Professional jealousy

  • DON’T tell your boss or co-worker you think they are professionally jealous. It will backfire.
  • Show your best side – with a smile.
  • Be a team player and compliment others – including your boss – when deserved.
  • Do some soul-searching. Do you turn up in flashy expensive clothes, brag about fantastic overseas holidays? Tone down.
  • Respect your peers and win their respect. I found – in three vivid instances in my last working position – that when I stood up for my staff who were sidelined or attacked by others, I earned their respect and loyalty. Your staff are your diamonds.
  • Laugh off the jealousy and concentrate on your work. Action mostly speaks louder than words, and when your manager is in a tight position (resignations, retrenchments, holidays) he or she may find a new respect for your “heads down” approach, realizing that if YOU also leave, he/she will be in strife.
  • If things get real nasty, document it, especially if you think someone is trying to destroy you. You may need that in future.
  • Catch the eye of your manager’s manager if you can – through hard work.
  • If things do not improve it may be time to leave – under graceful circumstances, and with a smile. Remember – their low esteem is not yours.
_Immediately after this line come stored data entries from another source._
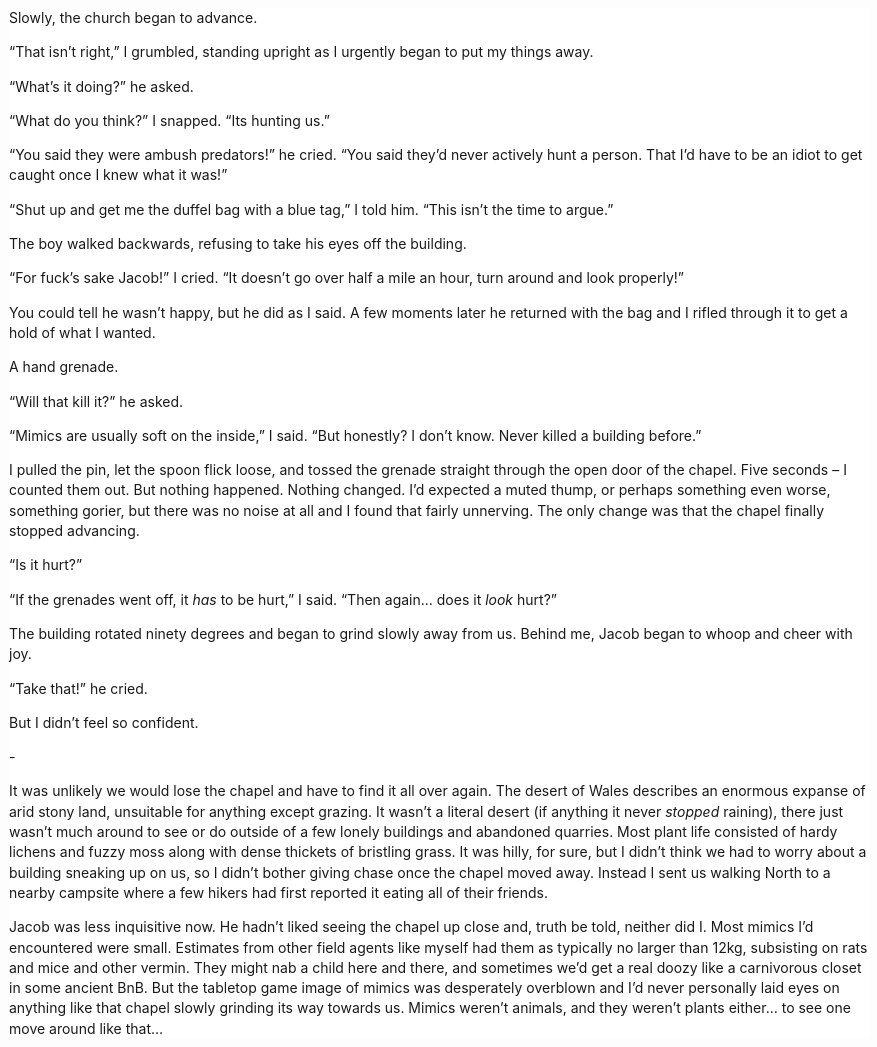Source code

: Slowly, the church began to advance.

“That isn’t right,” I grumbled, standing upright as I urgently began to put my things away.

“What’s it doing?” he asked.

“What do you think?” I snapped. “Its hunting us.”

“You said they were ambush predators!” he cried. “You said they’d never actively hunt a person. That I’d have to be an idiot to get caught once I knew what it was!”

“Shut up and get me the duffel bag with a blue tag,” I told him. “This isn’t the time to argue.”

The boy walked backwards, refusing to take his eyes off the building.

“For fuck’s sake Jacob!” I cried. “It doesn’t go over half a mile an hour, turn around and look properly!”

You could tell he wasn’t happy, but he did as I said. A few moments later he returned with the bag and I rifled through it to get a hold of what I wanted.

A hand grenade.

“Will that kill it?” he asked.

“Mimics are usually soft on the inside,” I said. “But honestly? I don’t know. Never killed a building before.”

I pulled the pin, let the spoon flick loose, and tossed the grenade straight through the open door of the chapel. Five seconds – I counted them out. But nothing happened. Nothing changed. I’d expected a muted thump, or perhaps something even worse, something gorier, but there was no noise at all and I found that fairly unnerving. The only change was that the chapel finally stopped advancing.

“Is it hurt?”

“If the grenades went off, it *has* to be hurt,” I said. “Then again… does it *look* hurt?”

The building rotated ninety degrees and began to grind slowly away from us. Behind me, Jacob began to whoop and cheer with joy.

“Take that!” he cried.

But I didn’t feel so confident.

\-

It was unlikely we would lose the chapel and have to find it all over again. The desert of Wales describes an enormous expanse of arid stony land, unsuitable for anything except grazing. It wasn’t a literal desert (if anything it never *stopped* raining), there just wasn’t much around to see or do outside of a few lonely buildings and abandoned quarries. Most plant life consisted of hardy lichens and fuzzy moss along with dense thickets of bristling grass. It was hilly, for sure, but I didn’t think we had to worry about a building sneaking up on us, so I didn’t bother giving chase once the chapel moved away. Instead I sent us walking North to a nearby campsite where a few hikers had first reported it eating all of their friends.

Jacob was less inquisitive now. He hadn’t liked seeing the chapel up close and, truth be told, neither did I. Most mimics I’d encountered were small. Estimates from other field agents like myself had them as typically no larger than 12kg, subsisting on rats and mice and other vermin. They might nab a child here and there, and sometimes we’d get a real doozy like a carnivorous closet in some ancient BnB. But the tabletop game image of mimics was desperately overblown and I’d never personally laid eyes on anything like that chapel slowly grinding its way towards us. Mimics weren’t animals, and they weren’t plants either… to see one move around like that…
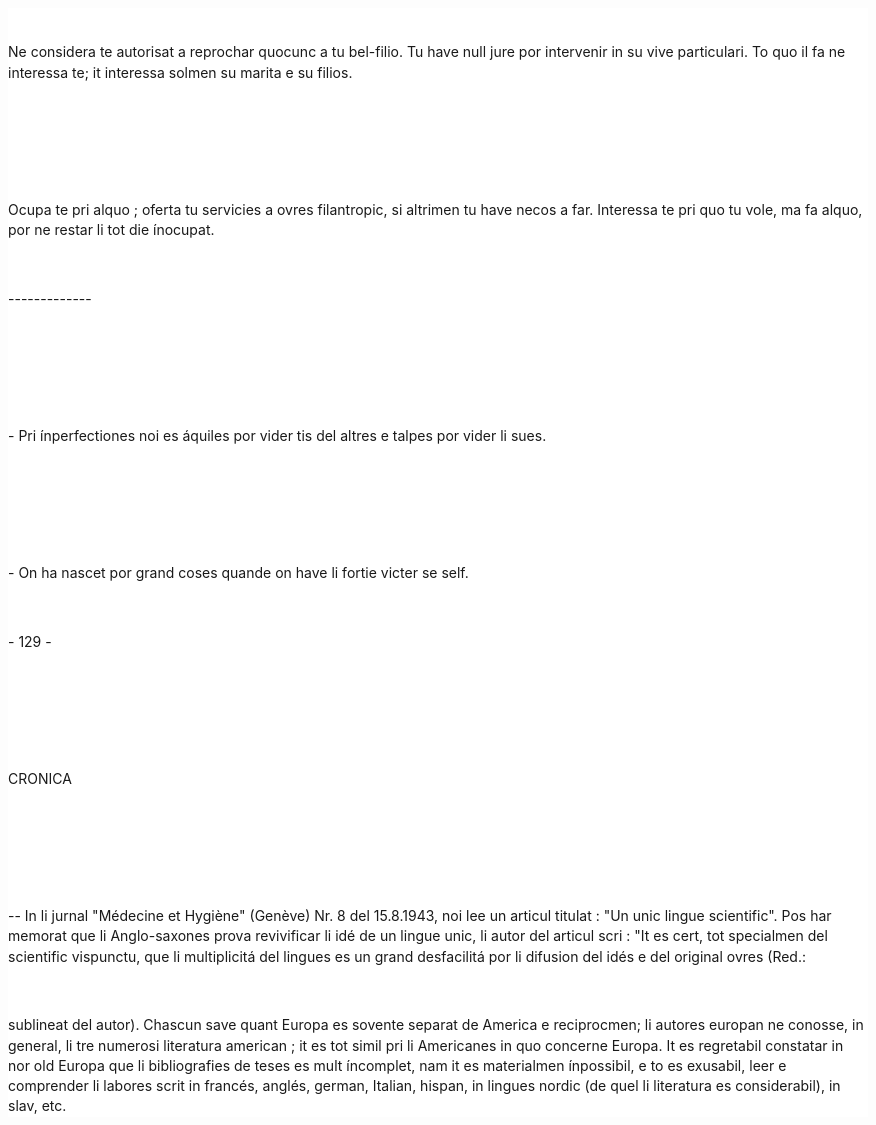 
 

Ne considera te autorisat a reprochar quocunc a tu bel-filio. Tu have
null jure por intervenir in su vive particulari. To quo il fa ne
interessa te; it interessa solmen su marita e su filios. 

 

 

 

Ocupa te pri alquo ; oferta tu servicies a ovres filantropic, si
altrimen tu have necos a far. Interessa te pri quo tu vole, ma fa alquo,
por ne restar li tot die ínocupat. 

 

\-\-\-\-\-\-\-\-\-\-\-\--

 

 

 

\- Pri ínperfectiones noi es áquiles por vider tis del altres e talpes
por vider li sues. 

 

 

 

\- On ha nascet por grand coses quande on have li fortie victer se
self. 

 

\- 129 - 

 

 

 

CRONICA 

 

 

 

\-- In li jurnal \"Médecine et Hygiène\" (Genève) Nr. 8 del 15.8.1943,
noi lee un articul titulat : \"Un unic lingue scientific\". Pos har
memorat que li Anglo-saxones prova revivificar li idé de un lingue unic,
li autor del articul scri : \"It es cert, tot specialmen del scientific
vispunctu, que li multiplicitá del lingues es un grand desfacilitá por
li difusion del idés e del original ovres (Red.: 

 

sublineat del autor). Chascun save quant Europa es sovente separat de
America e reciprocmen; li autores europan ne conosse, in general, li tre
numerosi literatura american ; it es tot simil pri li Americanes in quo
concerne Europa. It es regretabil constatar in nor old Europa que li
bibliografies de teses es mult íncomplet, nam it es materialmen
ínpossibil, e to es exusabil, leer e comprender li labores scrit in
francés, anglés, german, Italian, hispan, in lingues nordic (de quel li
literatura es considerabil), in slav, etc. 
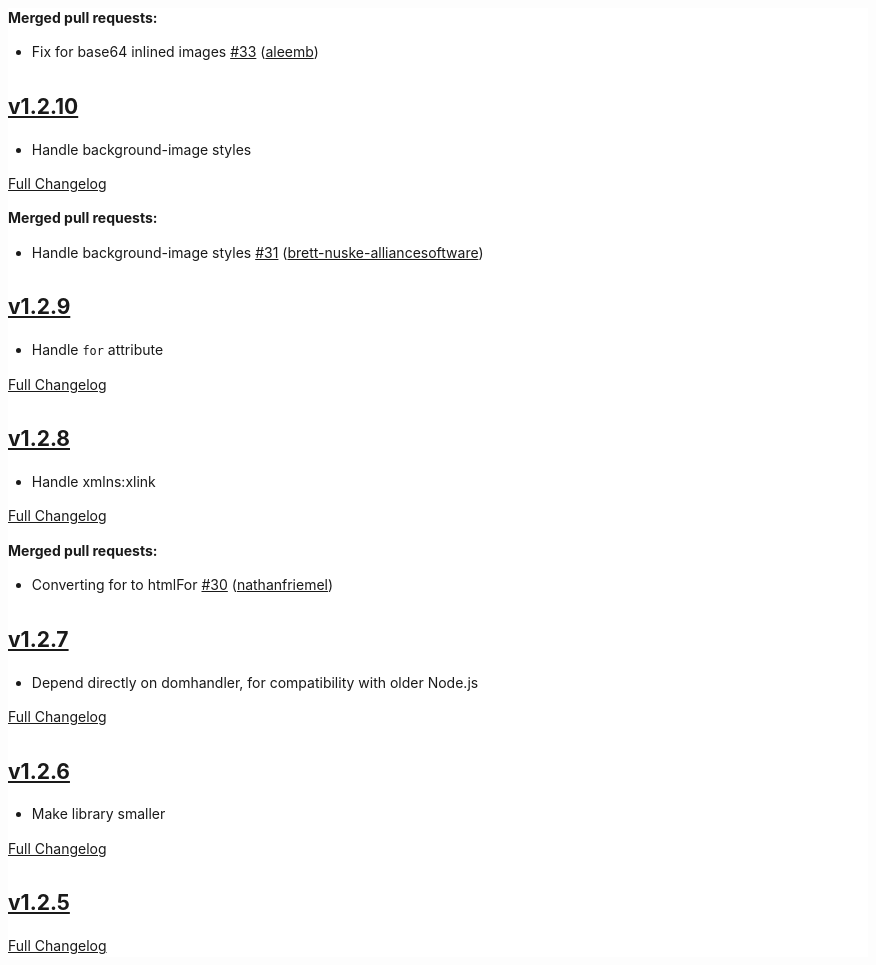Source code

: **Merged pull requests:**

- Fix for base64 inlined images [\#33](https://github.com/aknuds1/html-to-react/pull/33) ([aleemb](https://github.com/aleemb))

## [v1.2.10](https://github.com/aknuds1/html-to-react/tree/v1.2.10)

- Handle background-image styles

[Full Changelog](https://github.com/aknuds1/html-to-react/compare/v1.2.9...v1.2.10)

**Merged pull requests:**

- Handle background-image styles [\#31](https://github.com/aknuds1/html-to-react/pull/31) ([brett-nuske-alliancesoftware](https://github.com/brett-nuske-alliancesoftware))

## [v1.2.9](https://github.com/aknuds1/html-to-react/tree/v1.2.9)

- Handle `for` attribute

[Full Changelog](https://github.com/aknuds1/html-to-react/compare/v1.2.8...v1.2.9)

## [v1.2.8](https://github.com/aknuds1/html-to-react/tree/v1.2.8)

- Handle xmlns:xlink

[Full Changelog](https://github.com/aknuds1/html-to-react/compare/v1.2.7...v1.2.8)

**Merged pull requests:**

- Converting for to htmlFor [\#30](https://github.com/aknuds1/html-to-react/pull/30) ([nathanfriemel](https://github.com/nathanfriemel))

## [v1.2.7](https://github.com/aknuds1/html-to-react/tree/v1.2.7)

- Depend directly on domhandler, for compatibility with older Node.js

[Full Changelog](https://github.com/aknuds1/html-to-react/compare/v1.2.6...v1.2.7)

## [v1.2.6](https://github.com/aknuds1/html-to-react/tree/v1.2.6)

- Make library smaller

[Full Changelog](https://github.com/aknuds1/html-to-react/compare/v1.2.5...v1.2.6)

## [v1.2.5](https://github.com/aknuds1/html-to-react/tree/v1.2.5)

[Full Changelog](https://github.com/aknuds1/html-to-react/compare/v1.2.4...v1.2.5)
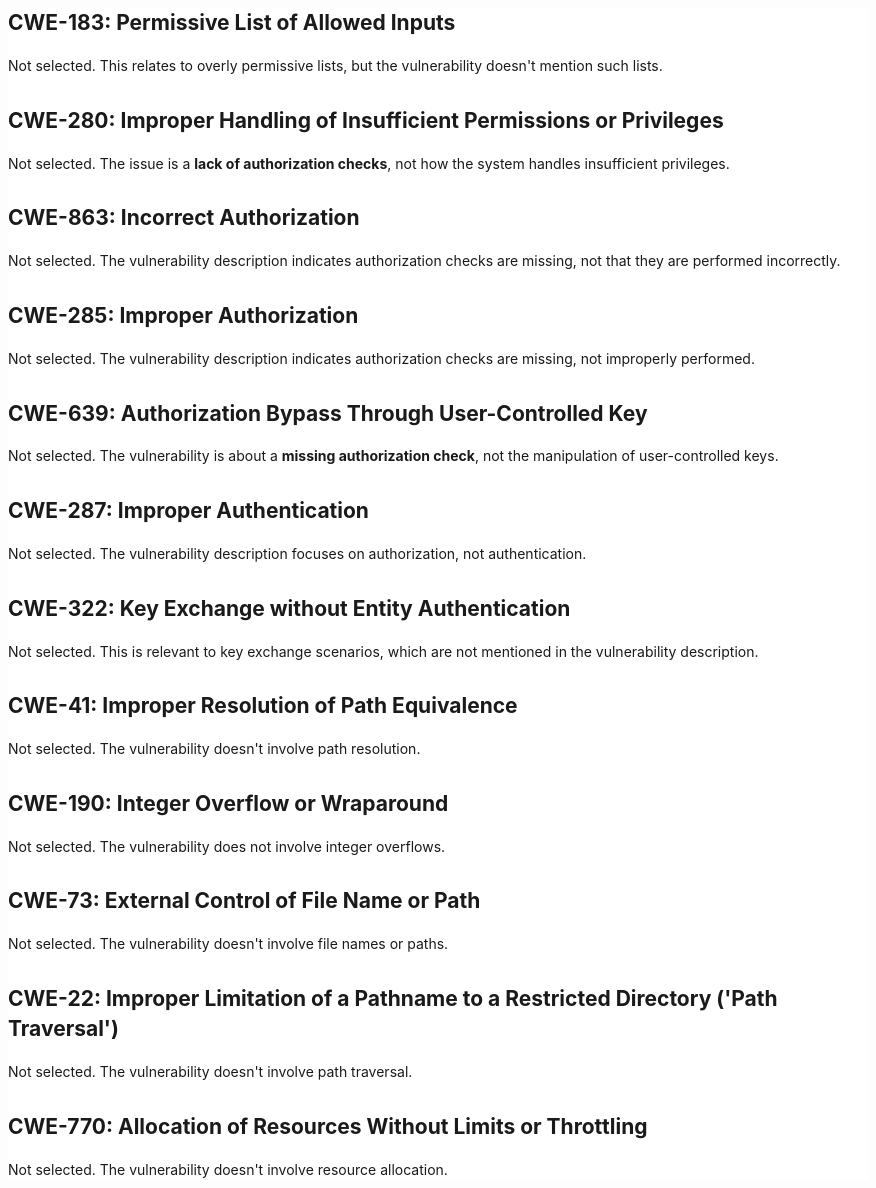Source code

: ## CWE-183: Permissive List of Allowed Inputs
Not selected. This relates to overly permissive lists, but the vulnerability doesn't mention such lists.

## CWE-280: Improper Handling of Insufficient Permissions or Privileges
Not selected. The issue is a **lack of authorization checks**, not how the system handles insufficient privileges.

## CWE-863: Incorrect Authorization
Not selected. The vulnerability description indicates authorization checks are missing, not that they are performed incorrectly.

## CWE-285: Improper Authorization
Not selected. The vulnerability description indicates authorization checks are missing, not improperly performed.

## CWE-639: Authorization Bypass Through User-Controlled Key
Not selected. The vulnerability is about a **missing authorization check**, not the manipulation of user-controlled keys.

## CWE-287: Improper Authentication
Not selected. The vulnerability description focuses on authorization, not authentication.

## CWE-322: Key Exchange without Entity Authentication
Not selected. This is relevant to key exchange scenarios, which are not mentioned in the vulnerability description.

## CWE-41: Improper Resolution of Path Equivalence
Not selected. The vulnerability doesn't involve path resolution.

## CWE-190: Integer Overflow or Wraparound
Not selected. The vulnerability does not involve integer overflows.

## CWE-73: External Control of File Name or Path
Not selected. The vulnerability doesn't involve file names or paths.

## CWE-22: Improper Limitation of a Pathname to a Restricted Directory ('Path Traversal')
Not selected. The vulnerability doesn't involve path traversal.

## CWE-770: Allocation of Resources Without Limits or Throttling
Not selected. The vulnerability doesn't involve resource allocation.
A word to jealous managers

Jealousy is not good for an organization. It breaks up teams and damages the organizational spirit. Don’t foster, allow or ignore it. There may be a number of reasons for it (organizational change, promotions, compliments, resources – I have seen them all) which the manager and leader must address.

  • Don’t show favouritism.
  • Encourage and practice open communication.
  • Assess your own maturity. If you are immature at managing people, do not accept or apply for a management position. If you do, then work on getting your jealousies under control – or your best staff will leave – which will eventually reflect on you.

Sexual jealousy

  • Remember that in probably all cases you cannot reform a jealous partner.
  • If it gets out of hand, leave for your own safety. Battered people eventually land up more battered, even dead. A jealous person may go after the kids to hurt the parent. In a recent case a cowardly husband threatened the wife with physically hurting their children if the wife did not succumb to his will! May karma work!
  • Treatment is possible for severe cases, and find it if you must.

In closing

From a Biblical perspective, Songs of Solomon notes that “Jealousy is cruel as the grave; the coals thereof are coals of fire, which hath a most vehement flame”.

KEY POINTS

  • Jealousy can be a mental and soul destroying cancer.
  • It is prevalent in families, friendships, romantic relationships and the workplace.
  • There are various types of jealousies.
  • It stems from feelings of insecurity, fear, mistrust, low self-esteem and anxiety of the anticipated loss of something that a person (believes to) hold dear.
  • Jealousy can be acceptable or symptomatic of deeper – even pathological – issues.

ACTION STEPS

  • Give quality attention where deserved and important for you.
  • Be genuinely happy for the success of others.
  • Realize when you are jealous and rise above it quickly.
  • Get out of jealousy-driven violent relationships as quickly as you can. They normally deteriorate further.
  • If your jealousy leads to violence, seek help.
  • Remember – others’ low self-esteem is not yours.